Most ransomware uses a combination of symmetric and asymmetric encryption algorithms.

Symmetric encryption is highly efficient for bulk encryption. Ransomware uses it to encrypt files and deny their owners access to them. Asymmetric encryption is used to protect the symmetric encryption keys. If the public key is bundled with the malware, the ransomware can encrypt and store the symmetric encryption key alongside the encrypted files. The attackers keep only a copy of the private key and can use it to decrypt the symmetric key once the victim has paid the ransom.

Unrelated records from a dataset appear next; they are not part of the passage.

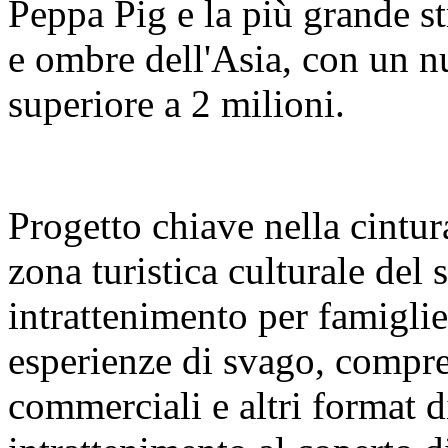
Peppa Pig e la più grande s
e ombre dell'Asia, con un nu
superiore a 2 milioni.
Progetto chiave nella cintura
zona turistica culturale del
intrattenimento per famigl
esperienze di svago, compre
commerciali e altri format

Ransomware’s encryption process has also evolved. For example, some ransomware variants will only encrypt part of a file. This enables the encryption process to occur more quickly, decreasing the risk of interruption while rendering the files unusable.

Ransom Notes and Demands

After file encryption, the ransomware will display ransom notes to the victim. These typically inform the victim that they’ve been infected with ransomware and provide information on how the ransom should be paid.

Payment in Cryptocurrency

Crypto ransomware uses cryptocurrency for payments. If the victim elects to pay the ransom, they will purchase cryptocurrency and transfer it to the attacker’s account, whose address is likely included in the ransom note. Then, the attacker should provide a decryptor that can be used to restore the victim’s encrypted files.

Examples of Crypto Ransomware

Many cybercrime groups have emerged and begun distributing ransomware. The currently largest ransomware groups include LockBit, Alphv/BlackCat, CL0P, Black Basta, Play, Royal, 8Base, BianLian, Medusa, and NoEscape.

Why Cryptocurrencies are Used for Ransom Payments

Cryptocurrencies are used for ransom payments for a few different reasons. The primary one is that they’re pseudonymous and not affiliated with the central banking system. Users’ cryptocurrency accounts aren’t linked to their real-world identity unless they go through an exchange that requires Know Your Customer (KYC). As a result, it can be difficult to trace a cryptocurrency payment to its recipient, protecting the attacker against detection.

How to Prevent Crypto-Ransomware Attacks

Crypto malware attacks can be devastating for an organization. Some best practices for preventing these attacks include the following:

  • User Education: Many ransomware attacks target users with phishing attacks. Cybersecurity education can help users to identify and avoid falling for these attacks.
  • Data Backups: Ransomware operations extort ransom payments by encrypting data and rendering it inaccessible to its owners. The ability to restore from backups can eliminate the need to pay the ransom.
  • Patching: Some ransomware variants exploit vulnerable software to infect computers. Regular patching and updates can help fix these issues before they can be exploited by malware.
  • Strong Authentication: Some crypto malware uses compromised user accounts to access and infect corporate systems. To help manage this risk, implement strong user authentication — including multi-factor authentication (MFA).
  • Anti-Ransomware Solutions: Anti-ransomware solutions can detect and block crypto-ransomware before it reaches an organization’s systems. This helps to limit the risk to the business and its data.